Going back further, the pattern continues. Final Fantasy VIII's Triple Triad took about the simplest card game this side of Snap and made it something that could be a big feature when added to Final Fantasy XIV some sixteen years later. The enthusiasm and importance of this silly thing in-game made it more than it was, even without getting into the gameplay side of it unlocking gear. I was never taken with Might and Magic's Arcomage in this regard, but enough people were that it got its own standalone spin-off way back in 2000.

All that said, having the world obsessed with a game and talking about it all the bloody time doesn't automatically make it fun. Consider this the 'Fuck Blitzball' corollary, if you will. Likewise, New Vegas did a poor job of establishing Caravan as a game worth anyone's time within the quest, Knights of the Old Republic's attempt to sell Pazaak as something that anyone would actually play for fun was at best adorable, and let's not even get started on The Witcher's original take on the CCG style.

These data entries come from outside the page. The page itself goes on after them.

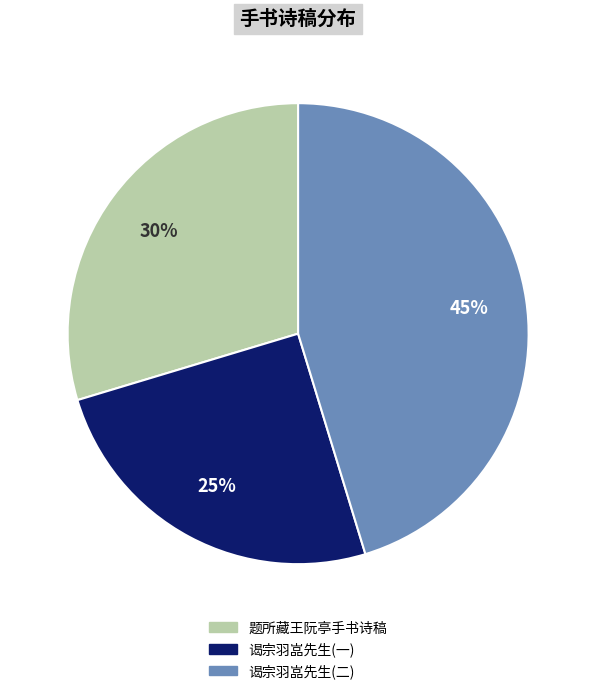

Between 谒宗羽嵓先生(一) and 谒宗羽嵓先生(二), which is larger?

谒宗羽嵓先生(二)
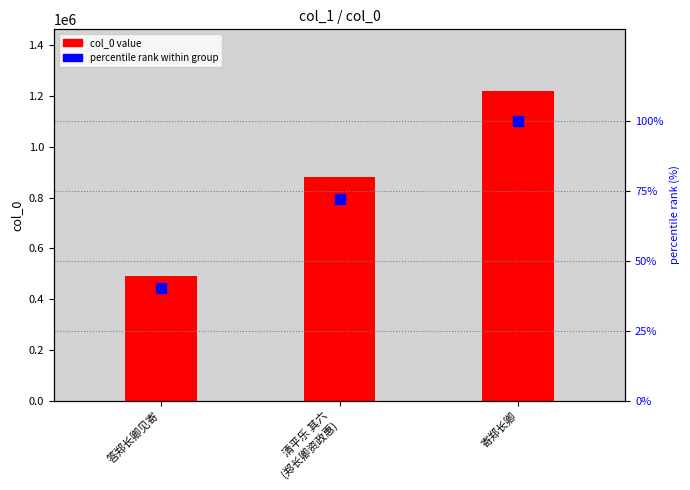

Which series has the largest total across all categories?

col_0 value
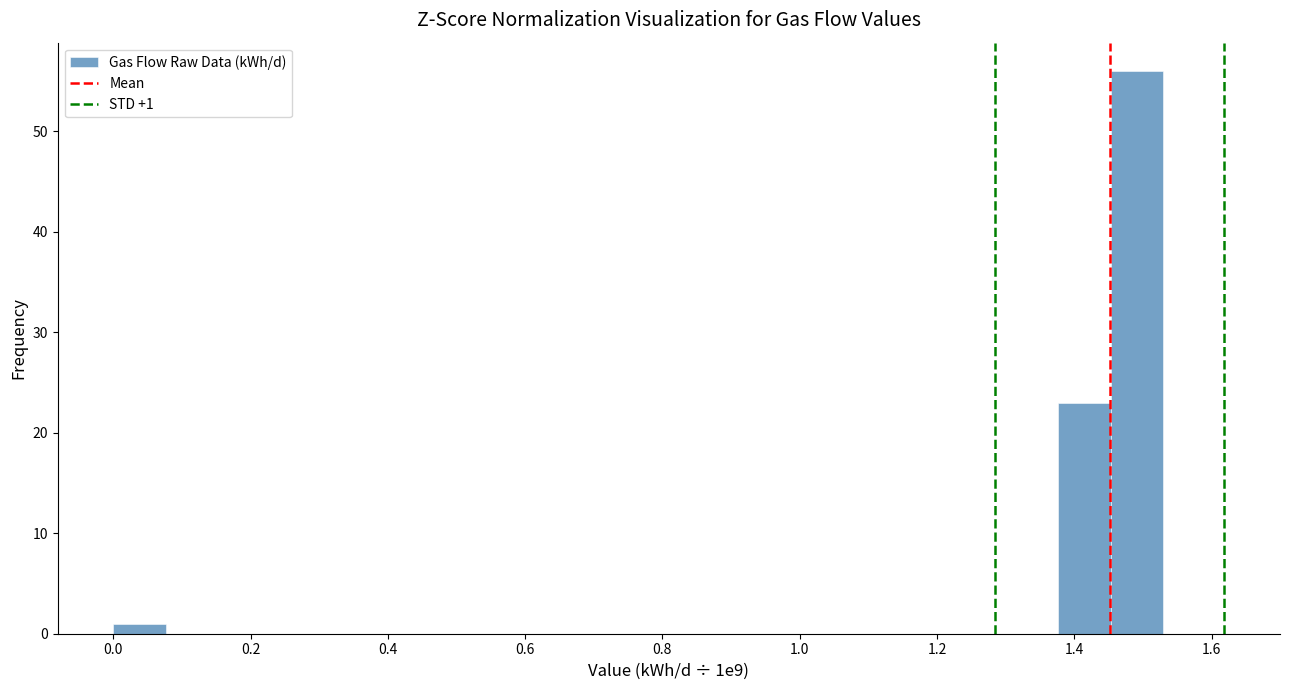

Around what value on the x-axis is the tallest bar? Give the approximate position of its centre, as read against the axis.

1.50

Of all the games to merge with RPGs though, CCGs are arguably the best fit. They've got the cast and systems to base cards and rules on, and a world that allows any player to take it as seriously as they like. There isn't the sense that you're buying into something that's going to cost the Earth, as with something like Magic: The Gathering, or even Hearthstone. Hunting new cards is the perfect background quest, since players who don't care can completely ignore it, while those who do get something directly useful with each and every new acquisition. It opens up great potential for setting up key characters as duelists, reinforcing the satisfaction of beating them at what they've almost certainly just claimed they're the best at. It's a handy distraction for when the main combat loop gets a little wearisome. And it's the kind of strategic, tactical experience that goes well with an RPG mindset, certainly compared to giving the cast of The Witcher 3 a love of pachinko because it's easy to code.

I personally wouldn't settle down to play Gwent in the same way as Hearthstone, any more than I'd ever challenge anyone to a game of Triple Triad in real life, but it's a fun thing to do while hanging out for a bit in its homeworld. I do however hope that the next variants of these in-game CCG type games finally have characters reacting to their opponent literally pulling themselves out of the deck. I call all the bullshit on that, unless the game is known to be so comprehensive that everybody in the world has a card and somewhere there's a kid in a playground trading for Generic Peasant 5,021. Still, as breaks from reality go, I can tolerate it. Assassin's Creed suddenly trying to insert a millennia old CCG into its secret history, probably not. Though I really wouldn't be surprised if the next game gives it a shot, now that scouring maps for generic pickups has not so much worn out its welcome as started to face exile to Siberia.

But Gwent 2077 when Cyberpunk 2077 comes out? A history of Britannia in CCG form when Shroud of the Avatar comes out? Why not? At least as part of a larger product, we know the goal was to be fun rather than simply to sell cards, and what better tutorial than a 30 hour RPG that helps build an emotional connection to the contents of the card as well as the rules? If it turns out people like it enough to want to spend real money as freely as virtual gold, then hurrah all round. As long as that spending is within reason, obviously, and not used to make a bloody Secret Paladin deck. (Grr.)